▶ **PROBLEM TO SOLVE**: Locate the word "TRIANGLE" in the data below, then copy every line that holds it.
- Opening Delimiter -
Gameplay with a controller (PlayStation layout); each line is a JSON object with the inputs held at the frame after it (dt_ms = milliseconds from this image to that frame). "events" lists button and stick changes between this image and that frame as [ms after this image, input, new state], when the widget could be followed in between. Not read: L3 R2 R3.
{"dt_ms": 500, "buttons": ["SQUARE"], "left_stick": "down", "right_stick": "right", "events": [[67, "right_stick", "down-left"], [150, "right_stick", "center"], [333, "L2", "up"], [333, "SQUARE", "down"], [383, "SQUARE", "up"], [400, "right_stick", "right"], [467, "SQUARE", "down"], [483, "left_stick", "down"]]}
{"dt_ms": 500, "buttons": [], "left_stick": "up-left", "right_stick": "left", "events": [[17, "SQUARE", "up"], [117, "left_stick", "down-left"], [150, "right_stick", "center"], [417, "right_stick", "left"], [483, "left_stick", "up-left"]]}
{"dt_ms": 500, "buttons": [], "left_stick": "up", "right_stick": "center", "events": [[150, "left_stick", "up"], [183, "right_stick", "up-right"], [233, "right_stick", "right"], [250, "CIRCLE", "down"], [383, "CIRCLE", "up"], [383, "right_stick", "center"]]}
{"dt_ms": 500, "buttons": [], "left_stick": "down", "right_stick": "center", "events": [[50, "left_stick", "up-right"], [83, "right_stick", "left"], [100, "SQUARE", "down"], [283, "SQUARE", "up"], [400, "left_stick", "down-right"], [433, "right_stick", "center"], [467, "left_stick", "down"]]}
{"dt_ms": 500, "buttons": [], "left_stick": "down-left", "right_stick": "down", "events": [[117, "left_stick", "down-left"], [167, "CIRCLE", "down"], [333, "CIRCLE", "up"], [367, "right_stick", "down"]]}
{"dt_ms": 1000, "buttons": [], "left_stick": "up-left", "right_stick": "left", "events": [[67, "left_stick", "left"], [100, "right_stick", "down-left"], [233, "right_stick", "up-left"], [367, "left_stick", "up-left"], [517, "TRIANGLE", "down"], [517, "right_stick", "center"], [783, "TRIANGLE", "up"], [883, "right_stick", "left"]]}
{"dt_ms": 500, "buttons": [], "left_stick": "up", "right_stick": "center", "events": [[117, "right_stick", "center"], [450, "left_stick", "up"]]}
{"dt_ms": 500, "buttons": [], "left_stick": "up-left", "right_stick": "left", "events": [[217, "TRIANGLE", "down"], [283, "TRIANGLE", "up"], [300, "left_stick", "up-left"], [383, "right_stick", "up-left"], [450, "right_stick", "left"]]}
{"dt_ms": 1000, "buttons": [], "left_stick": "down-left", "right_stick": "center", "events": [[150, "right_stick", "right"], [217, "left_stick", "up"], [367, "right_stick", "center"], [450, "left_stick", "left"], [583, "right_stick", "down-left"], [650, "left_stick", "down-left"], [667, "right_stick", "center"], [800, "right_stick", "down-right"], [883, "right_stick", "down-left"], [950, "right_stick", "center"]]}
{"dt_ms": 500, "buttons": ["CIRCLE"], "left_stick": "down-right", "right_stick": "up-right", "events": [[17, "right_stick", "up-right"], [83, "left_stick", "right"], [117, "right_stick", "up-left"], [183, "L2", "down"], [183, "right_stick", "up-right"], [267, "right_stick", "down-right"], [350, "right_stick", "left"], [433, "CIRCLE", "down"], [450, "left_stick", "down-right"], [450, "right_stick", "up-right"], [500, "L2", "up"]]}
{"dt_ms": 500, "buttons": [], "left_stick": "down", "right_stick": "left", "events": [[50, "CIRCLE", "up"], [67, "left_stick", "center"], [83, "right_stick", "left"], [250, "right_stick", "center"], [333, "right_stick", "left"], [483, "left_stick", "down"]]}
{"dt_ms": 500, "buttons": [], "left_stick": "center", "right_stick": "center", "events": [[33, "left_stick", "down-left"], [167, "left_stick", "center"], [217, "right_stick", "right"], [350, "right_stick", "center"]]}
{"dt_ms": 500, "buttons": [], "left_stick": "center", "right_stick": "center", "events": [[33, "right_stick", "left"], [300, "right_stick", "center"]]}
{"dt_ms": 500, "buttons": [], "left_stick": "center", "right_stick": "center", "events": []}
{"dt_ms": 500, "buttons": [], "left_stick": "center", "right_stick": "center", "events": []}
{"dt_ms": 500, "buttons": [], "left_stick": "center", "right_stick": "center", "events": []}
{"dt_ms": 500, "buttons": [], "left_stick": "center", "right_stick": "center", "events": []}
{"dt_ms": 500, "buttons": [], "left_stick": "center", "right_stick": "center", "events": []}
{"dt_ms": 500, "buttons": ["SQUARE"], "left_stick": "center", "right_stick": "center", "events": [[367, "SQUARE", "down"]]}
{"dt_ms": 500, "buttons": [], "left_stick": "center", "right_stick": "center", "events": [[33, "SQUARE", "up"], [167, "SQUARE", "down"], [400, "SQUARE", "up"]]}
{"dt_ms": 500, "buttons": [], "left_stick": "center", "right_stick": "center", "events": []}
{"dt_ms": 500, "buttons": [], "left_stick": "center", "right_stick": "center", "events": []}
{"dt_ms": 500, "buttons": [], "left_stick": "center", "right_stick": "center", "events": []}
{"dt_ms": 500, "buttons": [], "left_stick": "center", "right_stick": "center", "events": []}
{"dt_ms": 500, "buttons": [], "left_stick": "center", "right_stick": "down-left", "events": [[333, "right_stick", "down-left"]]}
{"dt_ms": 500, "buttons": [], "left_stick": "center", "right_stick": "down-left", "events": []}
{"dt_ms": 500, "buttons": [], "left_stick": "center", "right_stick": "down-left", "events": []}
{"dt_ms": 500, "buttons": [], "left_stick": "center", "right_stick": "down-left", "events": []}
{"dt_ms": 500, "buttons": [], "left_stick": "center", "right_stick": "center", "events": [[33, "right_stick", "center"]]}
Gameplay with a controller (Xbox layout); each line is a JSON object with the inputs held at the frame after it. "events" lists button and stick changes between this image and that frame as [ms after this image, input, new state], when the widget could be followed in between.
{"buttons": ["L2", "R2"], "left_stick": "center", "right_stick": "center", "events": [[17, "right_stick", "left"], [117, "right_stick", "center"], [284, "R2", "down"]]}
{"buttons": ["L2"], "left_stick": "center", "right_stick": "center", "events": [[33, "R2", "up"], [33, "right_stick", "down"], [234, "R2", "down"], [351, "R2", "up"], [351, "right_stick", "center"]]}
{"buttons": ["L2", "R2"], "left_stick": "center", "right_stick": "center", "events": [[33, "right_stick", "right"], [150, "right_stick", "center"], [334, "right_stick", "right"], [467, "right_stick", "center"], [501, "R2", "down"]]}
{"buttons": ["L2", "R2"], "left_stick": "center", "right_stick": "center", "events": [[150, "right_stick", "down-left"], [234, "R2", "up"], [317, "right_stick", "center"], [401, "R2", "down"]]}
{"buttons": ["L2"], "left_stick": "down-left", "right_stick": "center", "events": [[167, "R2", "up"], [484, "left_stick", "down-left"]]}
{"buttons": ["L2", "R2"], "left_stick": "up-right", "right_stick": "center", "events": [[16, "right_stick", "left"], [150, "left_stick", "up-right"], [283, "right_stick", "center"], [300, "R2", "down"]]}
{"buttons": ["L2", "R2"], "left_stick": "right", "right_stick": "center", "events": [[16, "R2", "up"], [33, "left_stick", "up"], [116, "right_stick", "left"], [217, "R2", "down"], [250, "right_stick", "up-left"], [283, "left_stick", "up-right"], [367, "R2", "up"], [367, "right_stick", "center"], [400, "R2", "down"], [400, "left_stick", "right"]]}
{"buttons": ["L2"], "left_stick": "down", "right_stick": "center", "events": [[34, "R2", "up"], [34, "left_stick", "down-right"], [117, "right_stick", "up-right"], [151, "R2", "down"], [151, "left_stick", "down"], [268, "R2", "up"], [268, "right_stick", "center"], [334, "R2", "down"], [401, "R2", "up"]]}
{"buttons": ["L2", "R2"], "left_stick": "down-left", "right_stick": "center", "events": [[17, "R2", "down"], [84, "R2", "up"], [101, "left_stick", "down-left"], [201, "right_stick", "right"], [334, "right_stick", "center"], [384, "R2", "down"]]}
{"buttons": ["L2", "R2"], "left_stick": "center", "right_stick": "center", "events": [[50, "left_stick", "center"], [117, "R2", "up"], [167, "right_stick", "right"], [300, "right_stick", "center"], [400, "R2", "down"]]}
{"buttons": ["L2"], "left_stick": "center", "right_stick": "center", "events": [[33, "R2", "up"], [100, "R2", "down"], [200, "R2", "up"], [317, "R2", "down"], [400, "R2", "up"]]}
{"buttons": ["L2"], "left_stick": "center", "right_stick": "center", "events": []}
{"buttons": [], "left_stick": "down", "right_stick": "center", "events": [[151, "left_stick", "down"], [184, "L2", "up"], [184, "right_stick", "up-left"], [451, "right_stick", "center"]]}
- Closing Delimiter -
▶ **SOLUTION FOR THIS TASK**:
{"dt_ms": 1000, "buttons": [], "left_stick": "up-left", "right_stick": "left", "events": [[67, "left_stick", "left"], [100, "right_stick", "down-left"], [233, "right_stick", "up-left"], [367, "left_stick", "up-left"], [517, "TRIANGLE", "down"], [517, "right_stick", "center"], [783, "TRIANGLE", "up"], [883, "right_stick", "left"]]}
{"dt_ms": 500, "buttons": [], "left_stick": "up-left", "right_stick": "left", "events": [[217, "TRIANGLE", "down"], [283, "TRIANGLE", "up"], [300, "left_stick", "up-left"], [383, "right_stick", "up-left"], [450, "right_stick", "left"]]}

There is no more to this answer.